İhracatı daha da yukarı çıkarmak için üretim, verim ve kalitenin artırılması gerektiğini belirten Sevinç, “TMO ve devlet kısmen üzerine düşeni yaptı. Regülasyon programını uygulandı ve fiyatların aşırı düşmesi engellendi. Bakıldığında fındık bir dengeye oturdu. Ocak ayından beri üreticilerimiz bahçelerinde pek çok hazırlık yapıyor. Bu şekilde devam ederse üretimde iyi seviyelere ulaşabilme şansımız var. Ama yüksek rekoltelere ulaştığımızda profesyonel davranmamız gerek. Fındık tüketimini içerde ve dışarda teşvik etmeliyiz. İhracatı artırmak istiyorsak arz talep dengesini gözetmemiz lazım. Bir bütünlük içinde olmalıyız. Çünkü artık dünyada tek başımıza değiliz. İtalya, Amerika ve diğer ülkeler bize rakip olma yolunda ilerliyor. Sadece üretmek yetmez. Pazarlama, satış, rekabet, iç ve dış tüketicileri de düşünmek gerekir. Ekonominin kendine göre birtakım şartları var. Eğer hata yapmazsak fındıktan uzun yıllar iyi gelir elde edebiliriz. Hepimizin dileği üreticinin kazanması ki bizim de kırmızı çizgimiz bu. Ama üreticinin sırtından spekülasyon yapıp, fındık işini berbat etmeye kimsenin hakkı yok. Algı operasyonları yapanlar piyasaya fındık arzını engellerken, Amerikalılar, İtalyanlar, Gürcüler fındıklarını sattılar. Elimizde yeterli fındık olmasına rağmen biz satamadık. Geçen yıla oranla tonajda yüzde 30 gerideyiz. Dünya fındık tüketimini Türkiye merkezli olarak artırmalıyız. Tamamen buna odaklanmalıyız” ifadelerinde bulundu.
“Fiyat istikrarı sağlandı fakat üreticiyi rahat bırakmıyorlar”

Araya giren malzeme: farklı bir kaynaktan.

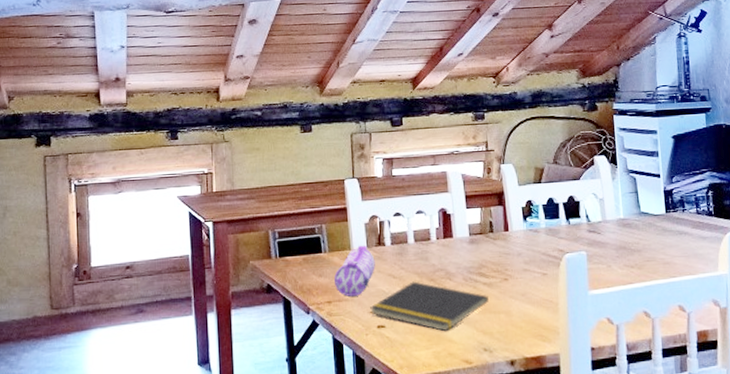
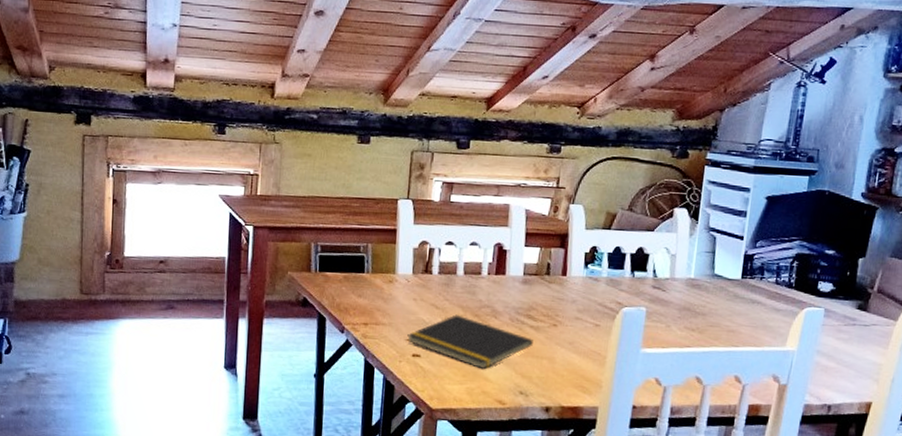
pencil case: present [334,245,375,297] -> none [374,270,419,322]

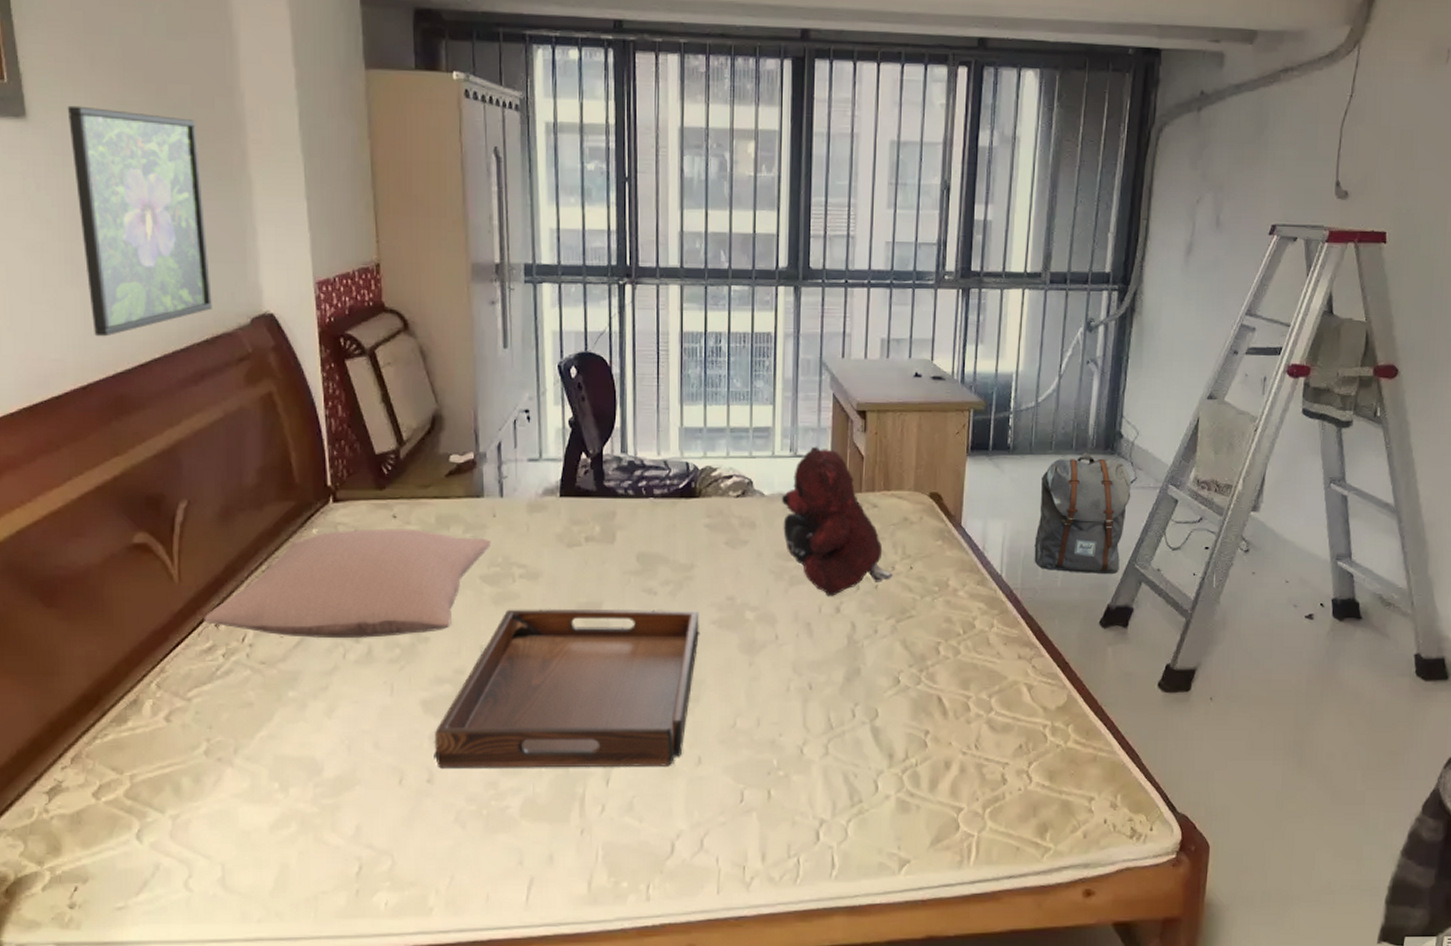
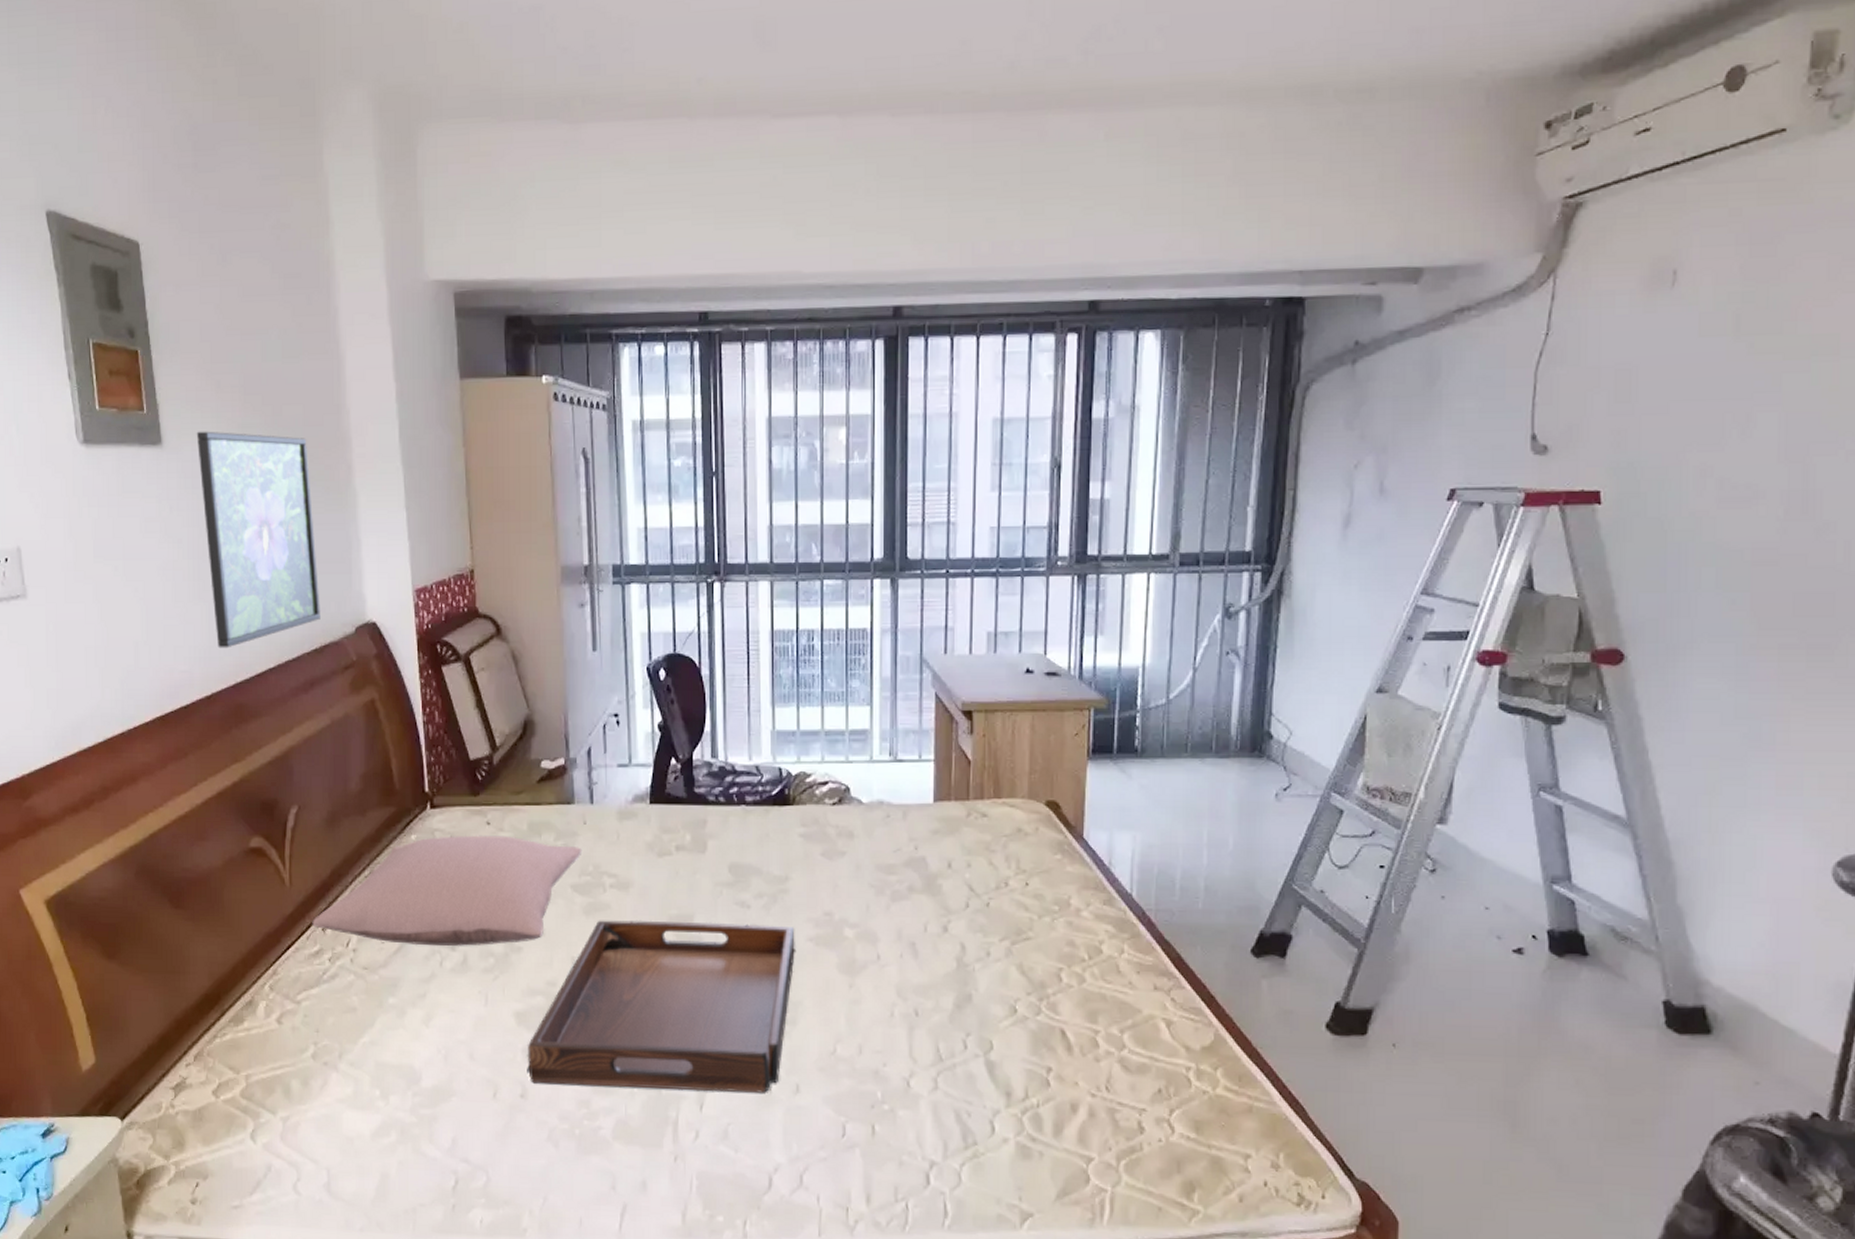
teddy bear: present [781,446,893,596] -> none [880,750,1006,914]
backpack: present [1034,453,1132,575] -> none [1170,756,1285,896]

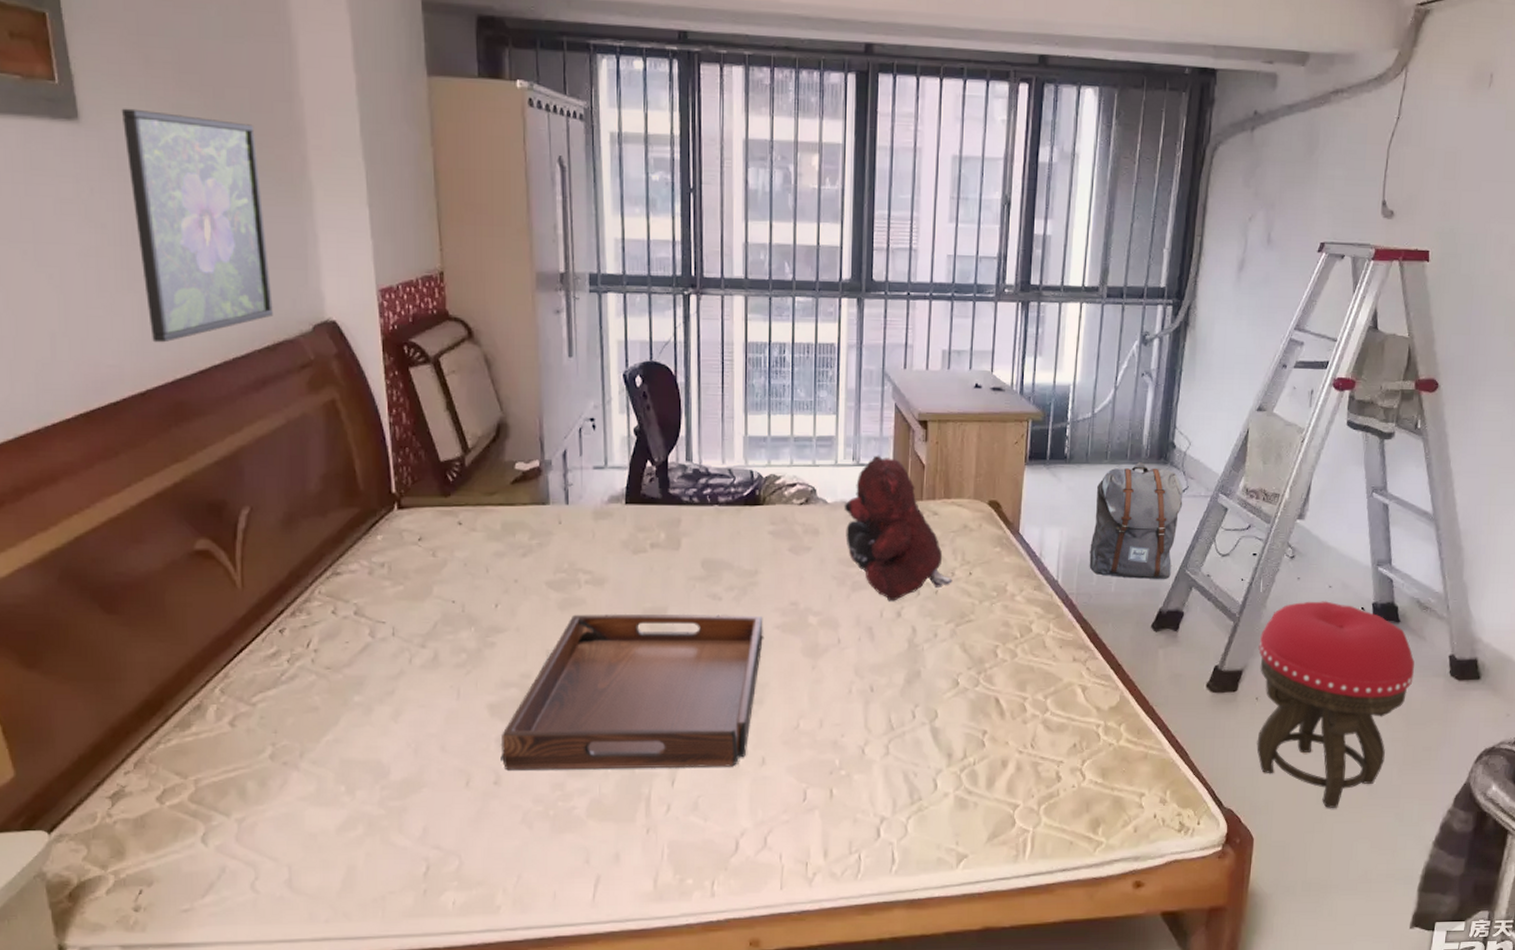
pillow: present [312,835,582,946] -> none [268,535,558,643]
teddy bear: none [880,750,1006,914] -> present [844,455,953,601]
backpack: none [1170,756,1285,896] -> present [1089,462,1184,580]
stool: none [1393,925,1614,1192] -> present [1256,601,1415,809]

Üreticilerin en çok şikâyette bulunduğu fiyat istikrarı konusuna da değinen Sevinç, “TMO, fiyat istikrarını regülasyonla sağlamış durumda. Her sene en azından enflasyona göre fındık fiyatları artıyor. Ama geçen sene enflasyon yüzde 15 iken yüzde 30 arttırıldı. Tabi TMO’nun 24 liraya yaptığı satışın tahribatının büyük önemi var. Birkaç kuruş kazanmak için 300 milyon dolar daha az döviz girdi ülkemize. Aslında fiyat istikrarı sağlandı fakat üreticiyi rahat bırakmıyorlar. Sayın Cumhurbaşkanı fevkalade iyi bir fiyat verdi ancak ‘fındık 30 lira olacak’ denildi ve o yüzden üreticimiz fındığını satmadı. Cumhurbaşkanının verdiği fiyattan fındık satılmış olsaydı, ihracatımız böyle düşmeyecekti. Arzı engellerseniz muhakkak karşımıza alternatif çıkar. Dünyadaki en büyük alıcıya da arzı engelledik. O da başka ülkelere yöneldi. Şimdi de diyoruz ki ‘niye almıyorsun? ’Tekraren dikkat çekmek istiyorum. Bu başta üretici, manav, tüccar, sanayici, ihracatçı, dış alıcılar ve tüketicilerden oluşan bir zincirdir. Bu zincirin halkalarının en başta üretici olmak üzere hepsi önemlidir.
Ayrıca global ekonomik şartlar ve rakip diğer sert kabuklu meyveler de hesaba katılmalı. Bugün Amerikan Bademi, fındığımızın yarı fiyatına satılıyor. Bunun etkili olmayacağını düşünenler dünyayı tanımıyorlar maalesef. Bu yıl pandemiye ve çok kötü lojistik şartlara rağmen dünya badem tüketimi yüzde 30 arttı. Öte yandan memnuniyetle karşıladığımız devletimizin yeni ekonomi programı çerçevesinde oluşan düşük döviz fiyatları nedeni ile fındık ihracatımızı daha da kötü şartlar bekliyor. Bunları şimdiden düşünerek tedbir almalıyız” dedi.
Fındık politikaları düzenlenirken mutlaka ihracatçıların dikkatle görüşlerinin alınması gerektiğini belirten Sevinç, sözlerini şöyle sürdürdü: “Elbette devlet her kesimi dinleyecek ve karar verecektir. Ülkeyi yöneten bir siyasal otorite var. Biz görüşümüzü açıklıkla söyler, alınan karara her zaman olduğu gibi uyar sonra işimizi yapmaya çalışırız. İnşallah çiçek sayımlarında görülen güzel rakamların fındık ürünü haline gelmesini Allah lütfeder ve ülkemizin adına bereketli bir sezona kavuşuruz.”